Diversi utenti sono vittima di attacchi che riescono ad aggirare i filtri integrati in Internet Explorer 7 e altri software. L'ipotesi più plausibile è che i phisher abbiano un complice. Sul PC
Diversi utenti sono vittima di attacchi che riescono ad aggirare i filtri integrati in Internet Explorer 7 e altri software. L'ipotesi più plausibile è che i phisher abbiano un complice. Sul PC

A quanto pare un crescente numero di utenti Web sta segnalando la presenza di pagine truffaldine che non vengono bloccate dai tradizionali filtri antiphishing. A portare alla cronaca la questione è The Register , che qui spiega come questi nuovi attacchi di phishing tentino di rubare password e altri dati sensibili agli utenti di PayPal, eBay e altri celebri servizi online.

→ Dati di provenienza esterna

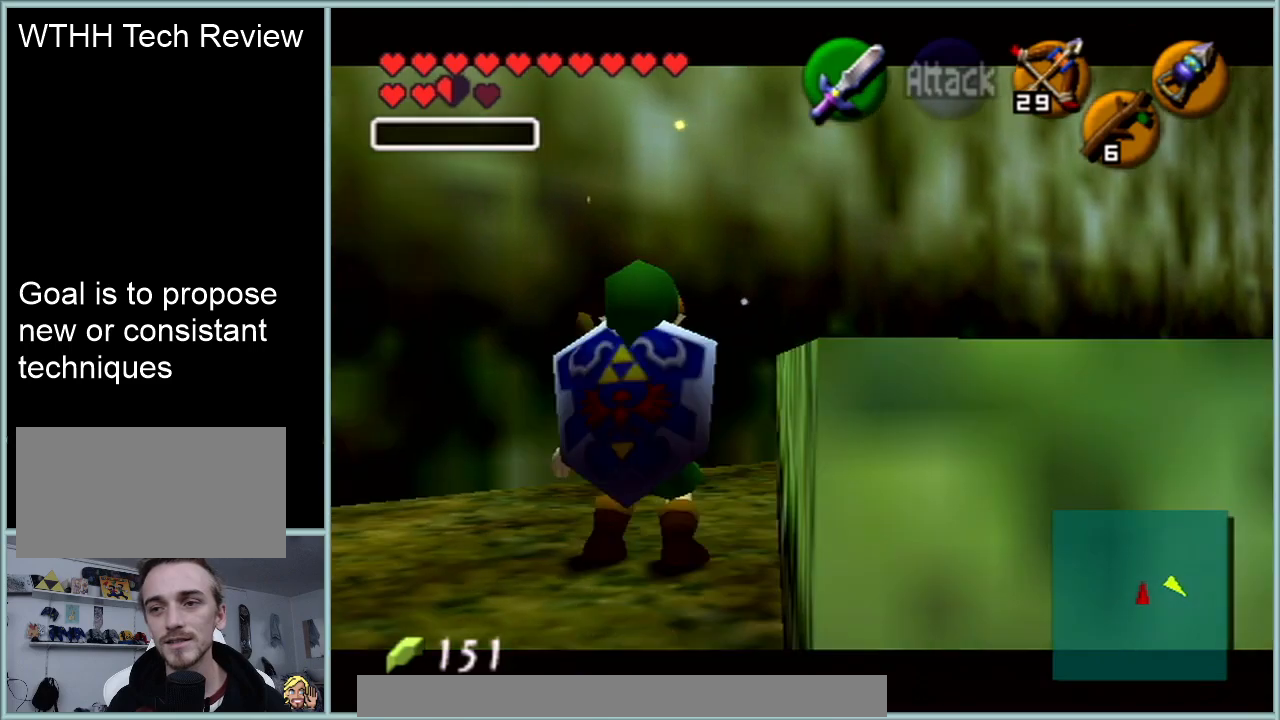
{"buttons": ["Z"], "left_stick": "center", "events": []}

Per il momento non vi è una spiegazione certa del motivo per cui i sistemi antiphishing di Internet Explorer 7 o di Norton 360 non rilevino queste nuove truffe online. L’ipotesi più plausibile, secondo l’esperto di sicurezza Roger Thompson , è che gli utenti interessati dal problema abbiano inavvertitamente installato un HTML injector , ovvero una DLL capace di agganciarsi ad IE7 e cambiare in tempo reale il contenuto di una pagina web.

“È (un attacco, NdR) davvero ingegnoso, e sospetto che sia più comune di quanto la gente pensi”, ha commentato Thompson. Resta da capire se vi sono antivirus o antispyware capaci di rilevare l’HTML injector e, in caso negativo, perché questo tipo di minaccia venga ignorato dai produttori di software per la sicurezza.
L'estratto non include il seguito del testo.